**PROMPT**
Every line below between the line holding "only facilitates internet" and the line holding "any time shou", inclusive, should be repeated exactly, and all other lines omitted.

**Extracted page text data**
==============================
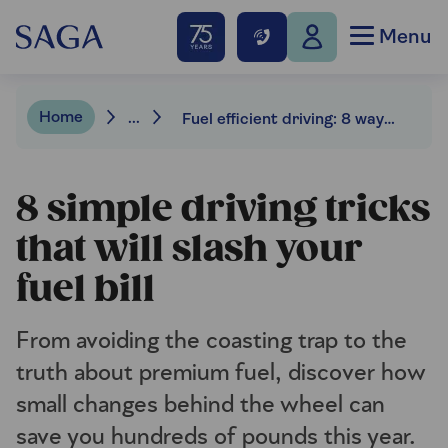
Menu
Home
...
Fuel efficient driving: 8 ways to save on petrol
8 simple driving tricks
that will slash your
fuel bill
From avoiding the coasting trap to the
truth about premium fuel, discover how
small changes behind the wheel can
save you hundreds of pounds this year.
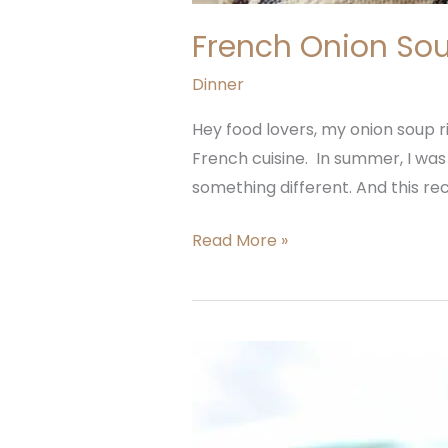
French Onion Sou
Dinner
Hey food lovers, my onion soup ri
French cuisine. In summer, I was
something different. And this rec
Read More »
Leek
Ground
Beef
Soup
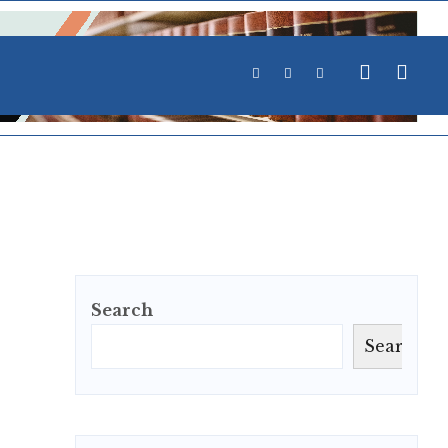
Search
Search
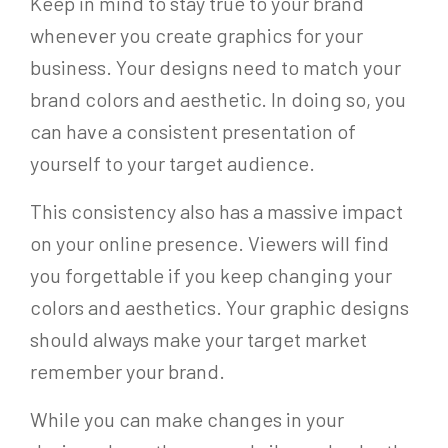
Keep in mind to stay true to your brand
whenever you create graphics for your
business. Your designs need to match your
brand colors and aesthetic. In doing so, you
can have a consistent presentation of
yourself to your target audience.
This consistency also has a massive impact
on your online presence. Viewers will find
you forgettable if you keep changing your
colors and aesthetics. Your graphic designs
should always make your target market
remember your brand.
While you can make changes in your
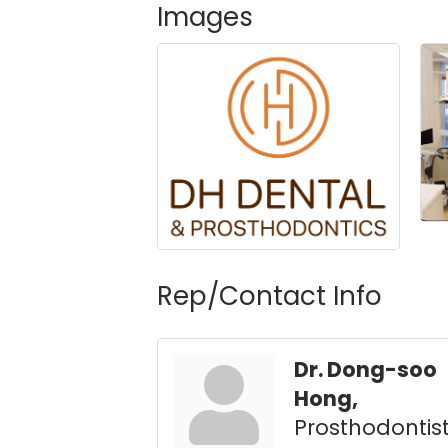
Images
Rep/Contact Info
Dr. Dong-soo
Hong,
Prosthodontis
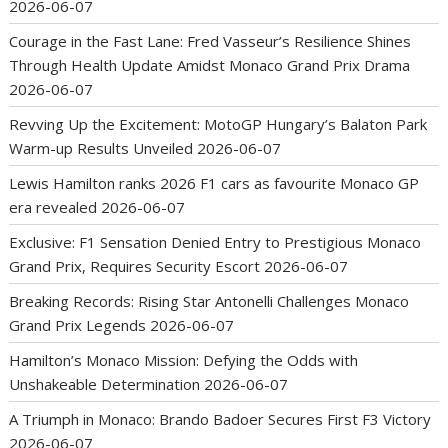
2026-06-07
Courage in the Fast Lane: Fred Vasseur’s Resilience Shines
Through Health Update Amidst Monaco Grand Prix Drama
2026-06-07
Revving Up the Excitement: MotoGP Hungary’s Balaton Park
Warm-up Results Unveiled
2026-06-07
Lewis Hamilton ranks 2026 F1 cars as favourite Monaco GP
era revealed
2026-06-07
Exclusive: F1 Sensation Denied Entry to Prestigious Monaco
Grand Prix, Requires Security Escort
2026-06-07
Breaking Records: Rising Star Antonelli Challenges Monaco
Grand Prix Legends
2026-06-07
Hamilton’s Monaco Mission: Defying the Odds with
Unshakeable Determination
2026-06-07
A Triumph in Monaco: Brando Badoer Secures First F3 Victory
2026-06-07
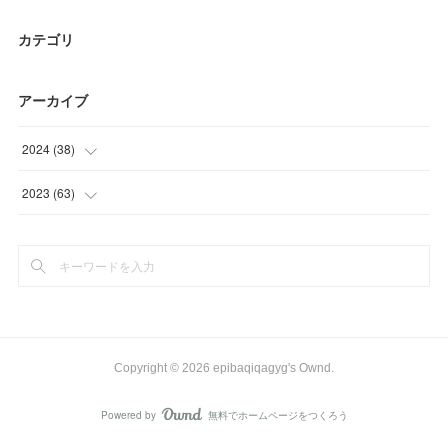
カテゴリ
アーカイブ
2024
(
38
)
(
3
)
2023
(
63
)
(
17
)
(
12
)
(
18
)
(
3
)
(
30
)
(
18
)
Copyright ©
2026
epibaqiqagyg's Ownd
.
Powered by
無料でホームページをつくろう
AmebaOwnd
フォロー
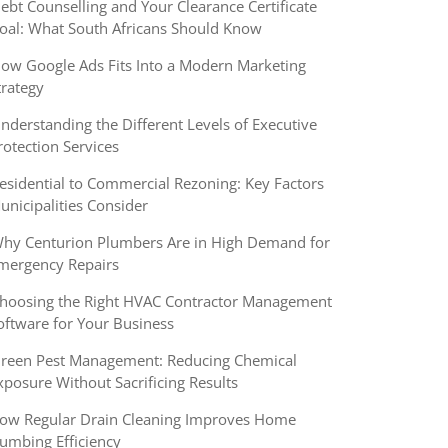
ebt Counselling and Your Clearance Certificate
oal: What South Africans Should Know
ow Google Ads Fits Into a Modern Marketing
trategy
nderstanding the Different Levels of Executive
rotection Services
esidential to Commercial Rezoning: Key Factors
unicipalities Consider
hy Centurion Plumbers Are in High Demand for
mergency Repairs
hoosing the Right HVAC Contractor Management
oftware for Your Business
reen Pest Management: Reducing Chemical
xposure Without Sacrificing Results
ow Regular Drain Cleaning Improves Home
lumbing Efficiency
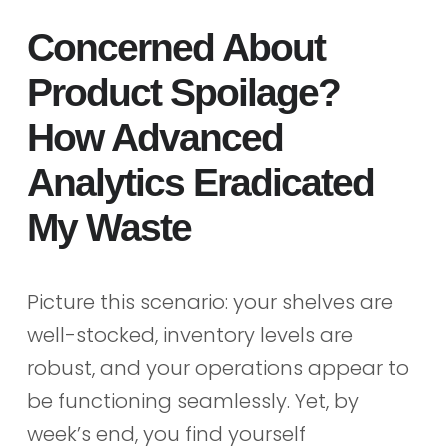
Concerned About
Product Spoilage?
How Advanced
Analytics Eradicated
My Waste
Picture this scenario: your shelves are
well-stocked, inventory levels are
robust, and your operations appear to
be functioning seamlessly. Yet, by
week’s end, you find yourself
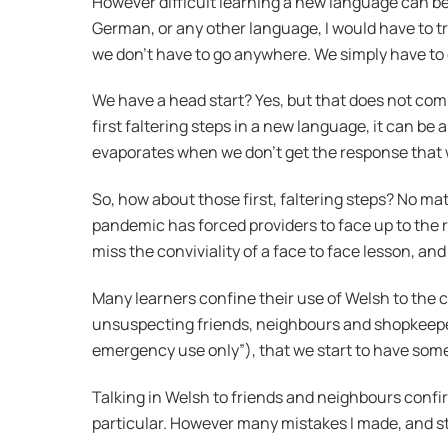
However difficult learning a new language can be,
German, or any other language, I would have to t
we don’t have to go anywhere. We simply have to g
We have a head start? Yes, but that does not co
first faltering steps in a new language, it can b
evaporates when we don’t get the response that w
So, how about those first, faltering steps? No ma
pandemic has forced providers to face up to the r
miss the conviviality of a face to face lesson, an
Many learners confine their use of Welsh to the c
unsuspecting friends, neighbours and shopkeepers
emergency use only”), that we start to have some
Talking in Welsh to friends and neighbours confi
particular. However many mistakes I made, and st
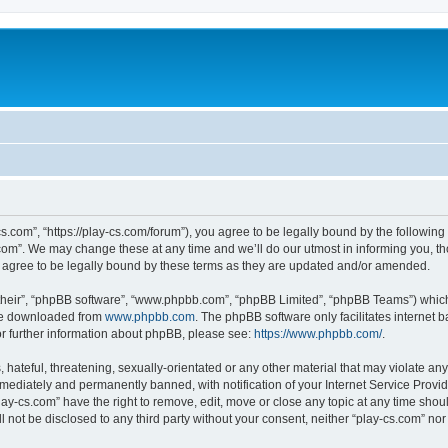
cs.com”, “https://play-cs.com/forum”), you agree to be legally bound by the following 
om”. We may change these at any time and we’ll do our utmost in informing you, tho
 agree to be legally bound by these terms as they are updated and/or amended.
their”, “phpBB software”, “www.phpbb.com”, “phpBB Limited”, “phpBB Teams”) which i
 be downloaded from
www.phpbb.com
. The phpBB software only facilitates internet
or further information about phpBB, please see:
https://www.phpbb.com/
.
hateful, threatening, sexually-orientated or any other material that may violate any 
ediately and permanently banned, with notification of your Internet Service Provide
lay-cs.com” have the right to remove, edit, move or close any topic at any time shou
ll not be disclosed to any third party without your consent, neither “play-cs.com” n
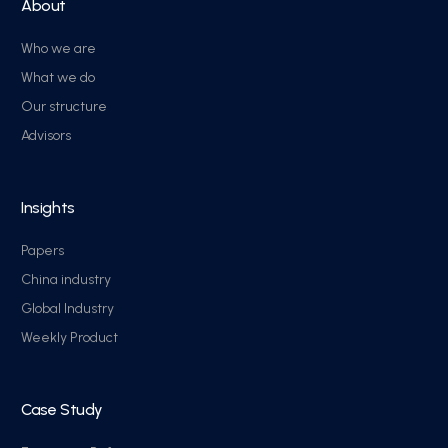
About
Who we are
What we do
Our structure
Advisors
Insights
Papers
China industry
Global Industry
Weekly Product
Case Study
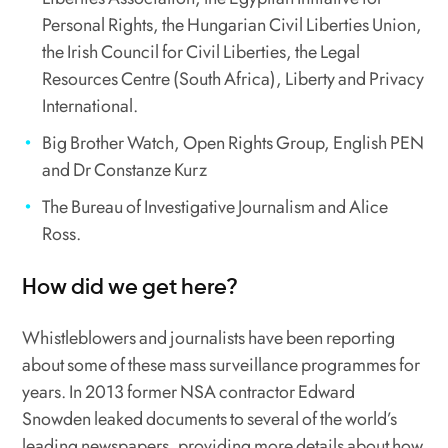
Personal Rights, the Hungarian Civil Liberties Union,
the Irish Council for Civil Liberties, the Legal
Resources Centre (South Africa), Liberty and Privacy
International.
Big Brother Watch, Open Rights Group, English PEN
and Dr Constanze Kurz
The Bureau of Investigative Journalism and Alice
Ross.
How did we get here?
Whistleblowers and journalists have been reporting
about some of these mass surveillance programmes for
years. In 2013 former NSA contractor Edward
Snowden leaked documents to several of the world’s
leading newspapers, providing more details about how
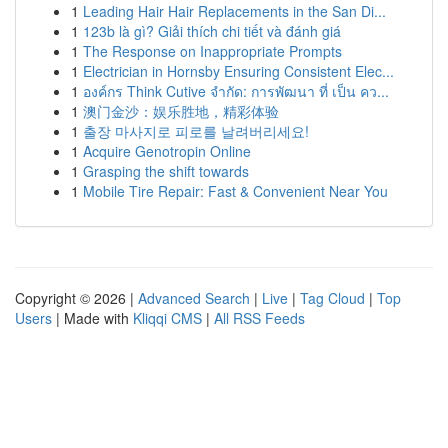
1
Leading Hair Hair Replacements in the San Di...
1
123b là gì? Giải thích chi tiết và đánh giá
1
The Response on Inappropriate Prompts
1
Electrician in Hornsby Ensuring Consistent Elec...
1
องค์กร Think Cutive จำกัด: การพัฒนา ที่ เป็น คว...
1
澳门金沙：娱乐胜地，精彩体验
1
출장 마사지로 피로를 날려버리세요!
1
Acquire Genotropin Online
1
Grasping the shift towards
1
Mobile Tire Repair: Fast & Convenient Near You
Copyright © 2026 |
Advanced Search
|
Live
|
Tag Cloud
|
Top
Users
| Made with
Kliqqi CMS
|
All RSS Feeds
==============================
**EXERCISE RESULT**
. The phpBB software only facilitates internet
or further information about phpBB, please see:
https://www.phpbb.com/
.
hateful, threatening, sexually-orientated or any other material that may violate any 
ediately and permanently banned, with notification of your Internet Service Provide
lay-cs.com” have the right to remove, edit, move or close any topic at any time shou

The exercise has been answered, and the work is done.